Daartegenover ontvangen de Thessalonicenzen en alle gelovigen het eeuwige leven. Zij mogen nabij God zijn en delen in de heerlijkheid van de Here Jezus. Nu al aanschouwen en weerspiegelen ze zijn heerlijkheid en worden ze naar hetzelfde beeld van heerlijkheid tot heerlijkheid veranderd. Maar als de Here komt, zullen zij met Hem in heerlijkheid verschijnen. Dan zullen alle gelovigen delen in het volkomen heil van de Here Jezus.

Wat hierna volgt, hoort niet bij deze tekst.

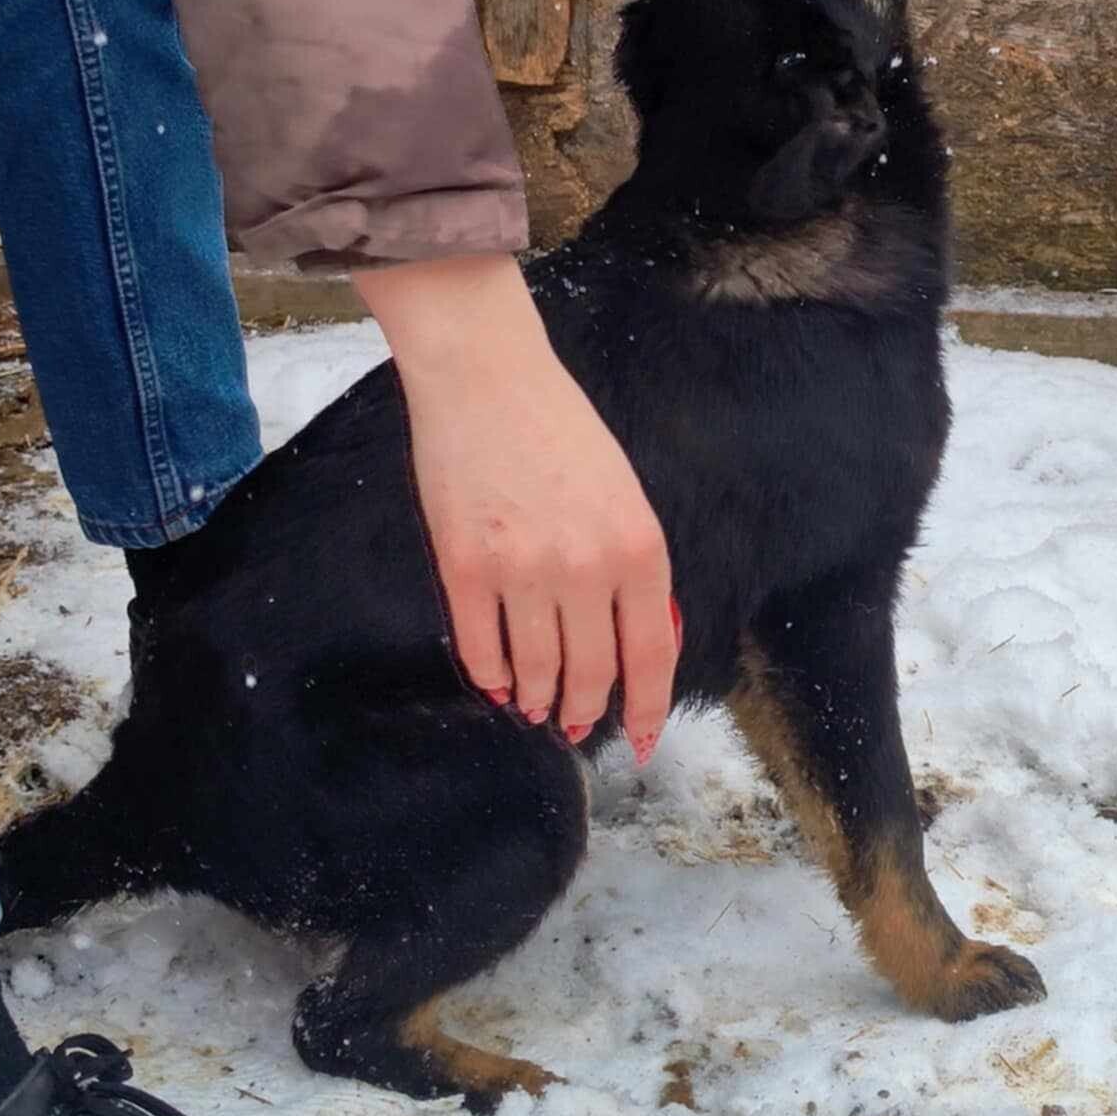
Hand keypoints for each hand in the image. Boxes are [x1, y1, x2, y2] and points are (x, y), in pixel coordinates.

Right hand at [352, 254, 676, 762]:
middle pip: (591, 674)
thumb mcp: (624, 492)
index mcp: (637, 546)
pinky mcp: (465, 568)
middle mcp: (585, 567)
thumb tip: (631, 634)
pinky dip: (492, 676)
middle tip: (578, 722)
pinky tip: (499, 681)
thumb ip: (632, 564)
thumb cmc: (559, 426)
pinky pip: (482, 649)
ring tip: (538, 706)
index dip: (647, 709)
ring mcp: (522, 571)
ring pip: (536, 671)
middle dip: (586, 710)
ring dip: (538, 699)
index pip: (652, 655)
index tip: (641, 738)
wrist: (487, 377)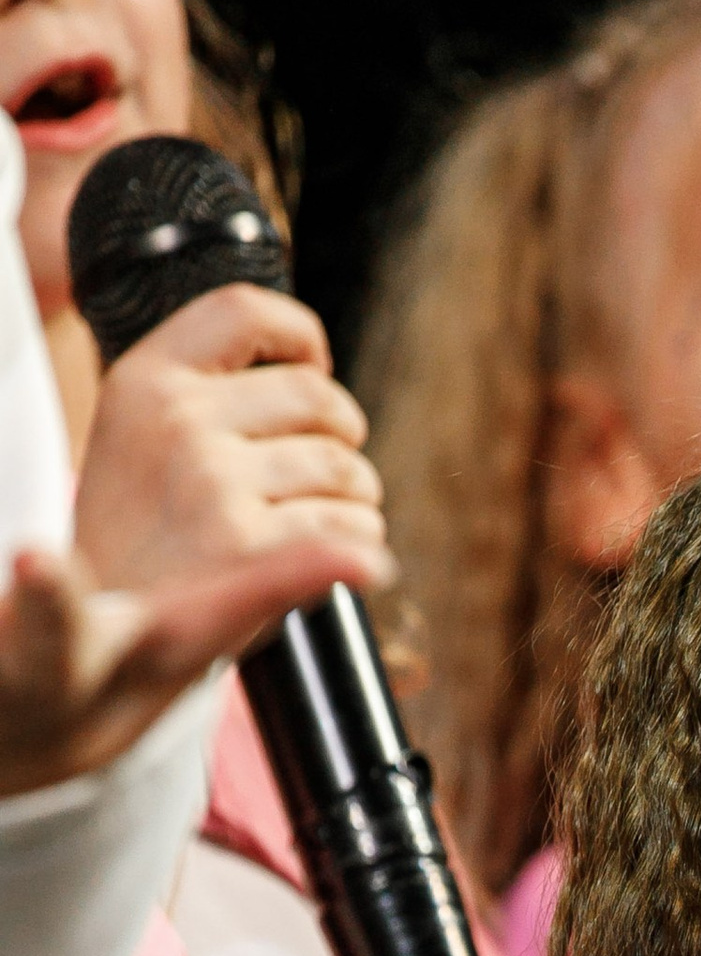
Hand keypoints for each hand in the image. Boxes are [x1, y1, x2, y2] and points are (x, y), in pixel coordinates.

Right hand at [1, 286, 388, 795]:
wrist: (87, 646)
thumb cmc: (136, 539)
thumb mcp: (139, 438)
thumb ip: (206, 391)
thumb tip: (313, 360)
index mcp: (143, 382)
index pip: (245, 309)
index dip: (300, 334)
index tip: (314, 363)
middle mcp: (177, 424)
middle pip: (320, 396)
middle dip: (339, 434)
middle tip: (312, 473)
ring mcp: (214, 486)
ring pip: (348, 469)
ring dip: (352, 497)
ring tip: (305, 525)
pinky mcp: (252, 553)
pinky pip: (355, 532)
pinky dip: (359, 550)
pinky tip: (320, 563)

Dat wordt door Paulus in 1:10-12 nadrukkelijk en breedvoerig tot uitdrukking gebracht. Al moeten de Thessalonicenzen veel lijden onder vervolgingen en verdrukkingen, als zij leven overeenkomstig hun roeping en uit Gods genade zullen zij ten volle in de heerlijkheid van de Here gaan delen. Het leven met de Here heeft perspectief. Het loopt uit op het altijd samen leven met Hem.

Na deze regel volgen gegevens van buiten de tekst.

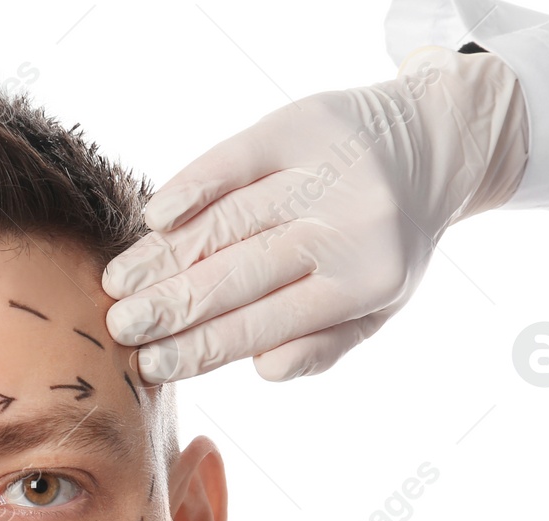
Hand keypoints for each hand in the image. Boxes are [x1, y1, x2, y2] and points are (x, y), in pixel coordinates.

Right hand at [103, 46, 528, 383]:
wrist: (431, 145)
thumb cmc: (385, 244)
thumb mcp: (375, 309)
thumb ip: (321, 348)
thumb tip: (261, 368)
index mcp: (366, 281)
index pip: (263, 324)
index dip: (200, 348)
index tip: (147, 365)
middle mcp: (347, 224)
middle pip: (237, 274)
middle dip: (170, 306)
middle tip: (118, 327)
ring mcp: (323, 171)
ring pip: (226, 221)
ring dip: (164, 255)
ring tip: (117, 283)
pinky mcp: (301, 125)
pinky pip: (234, 159)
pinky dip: (191, 186)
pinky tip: (154, 218)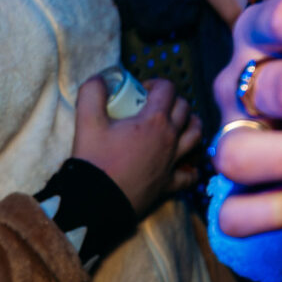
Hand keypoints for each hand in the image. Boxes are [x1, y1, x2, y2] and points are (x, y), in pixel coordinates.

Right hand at [72, 75, 202, 214]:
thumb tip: (101, 79)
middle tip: (155, 105)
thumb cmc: (93, 161)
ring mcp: (172, 162)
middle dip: (172, 100)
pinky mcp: (169, 183)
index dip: (156, 83)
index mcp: (154, 120)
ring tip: (177, 124)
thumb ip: (92, 93)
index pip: (168, 89)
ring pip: (195, 135)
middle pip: (185, 108)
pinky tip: (184, 162)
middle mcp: (170, 138)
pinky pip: (190, 174)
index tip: (141, 90)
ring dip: (190, 124)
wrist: (94, 202)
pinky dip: (191, 166)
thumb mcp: (86, 121)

Dat uitzicht is de bemoediging die Paulus de Thessalonicenzen geeft, waarbij hij met nadruk verkondigt dat er aan de verdrukkingen een einde komt en de verdrukkers als straf de eeuwige dood zullen ontvangen. Dat is de ernstige keerzijde van het evangelie voor wie het niet gehoorzamen. Maar zij bij wie het geloof heeft gevonden, hebben daarin het eeuwige leven. Dat leven kan niemand hen ontroven, wat er ook gebeurt. Dat is de vertroosting die de Here geeft en die haar hoogtepunt heeft in de zekerheid dat het leven met Hem bij zijn komst zal uitlopen op de vereniging met Hem.

D. Visser

Dit artikel werd u aangeboden door: De Wekker

Deze tekst is geautomatiseerd gemaakt en kan nog fouten bevatten. Digibron werkt voortdurend aan correctie. Klik voor het origineel door naar de pdf. Voor opmerkingen, vragen, informatie: contact.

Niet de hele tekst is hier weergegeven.